Louis Martin

Personal information
- Born: 11 November 1936 Kingston, Jamaica
- Died: 16 January 2015 (aged 78) Heanor, Derbyshire, England
- Height: 1.75 m (5 ft 9 in)
- Weight: 90 kg (198 lb)

Sport
- Sport: Weightlifting

Medal record
Representing Great Britain
Olympic Games
| Bronze medal – third place | 1960 Rome | -90 kg |
| Silver medal – second place | 1964 Tokyo | -90 kg |
World Championships
| Gold medal – first place | 1959 Warsaw | -90 kg |
| Silver medal – second place | 1961 Austria | -90 kg |
| Gold medal – first place | 1962 Budapest | -90 kg |
| Gold medal – first place | 1963 Stockholm | -90 kg |
| Silver medal – second place | 1964 Tokyo | -90 kg |
| Gold medal – first place | 1965 Tehran | -90 kg |
European Championships
| Gold medal – first place | 1959 Warsaw | -90 kg |
| Silver medal – second place | 1961 Vienna | -90 kg |
| Gold medal – first place | 1962 Budapest | -90 kg |
| Gold medal – first place | 1963 Stockholm | -90 kg |
| Gold medal – first place | 1965 Sofia | -90 kg |
Representing England
Commonwealth Games
| Gold medal – first place | 1962 Perth | -90 kg |
| Gold medal – first place | 1966 Kingston | -90 kg |
| Gold medal – first place | 1970 Edinburgh | -90 kg |

= Louis Martin (weightlifter) =

British weightlifter

Louis George Martin (11 November 1936 – 16 January 2015) was a British middle-heavyweight weightlifter.

==Biography==
Martin was born in Kingston, Jamaica, where he did some bodybuilding. In the mid-1950s he moved to the United Kingdom and started training in weightlifting.

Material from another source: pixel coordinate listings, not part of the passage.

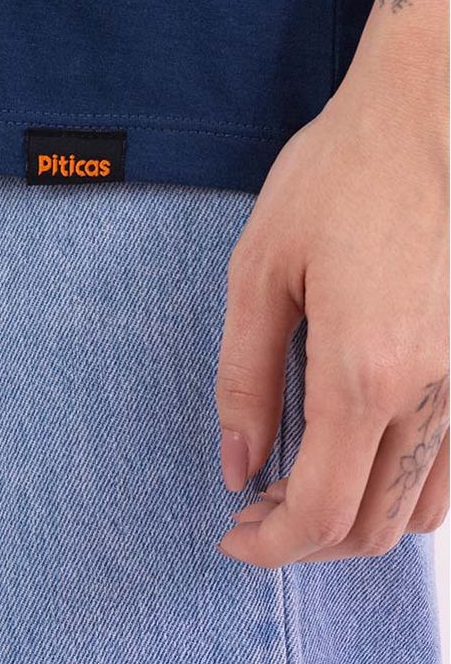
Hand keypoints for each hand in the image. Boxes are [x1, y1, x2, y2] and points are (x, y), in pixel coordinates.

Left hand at [215, 86, 447, 564]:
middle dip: (305, 541)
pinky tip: (358, 449)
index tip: (233, 536)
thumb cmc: (338, 178)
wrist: (425, 118)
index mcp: (366, 373)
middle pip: (372, 527)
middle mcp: (433, 395)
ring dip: (356, 518)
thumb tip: (237, 464)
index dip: (271, 545)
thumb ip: (244, 376)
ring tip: (302, 481)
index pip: (321, 512)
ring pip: (420, 510)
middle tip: (255, 511)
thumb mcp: (261, 268)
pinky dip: (403, 487)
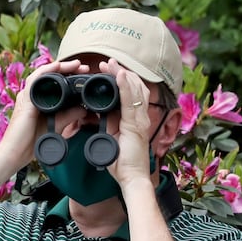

At the 1958 Commonwealth Games he still represented Jamaica, but the next year he won a world title while competing for Great Britain. At the Summer Olympics, he won a bronze medal in 1960 and a silver medal in 1964; he failed in the last (clean and jerk) event in 1968. Between 1959 and 1965 he won four world and four European titles and set four world records, though only two became official.

He represented England and won a gold medal in the middle heavyweight division, at the 1962 British Empire and Commonwealth Games in Perth, Western Australia.

He went on to secure three consecutive gold medals at the Commonwealth Games, winning the gold in the middle heavyweight division at both the 1966 British Empire and Commonwealth Games in Kingston, Jamaica and the 1970 British Commonwealth Games in Edinburgh, Scotland.

In 2018, Martin was one of the first people to be commemorated by a plaque on Derby's walk of fame.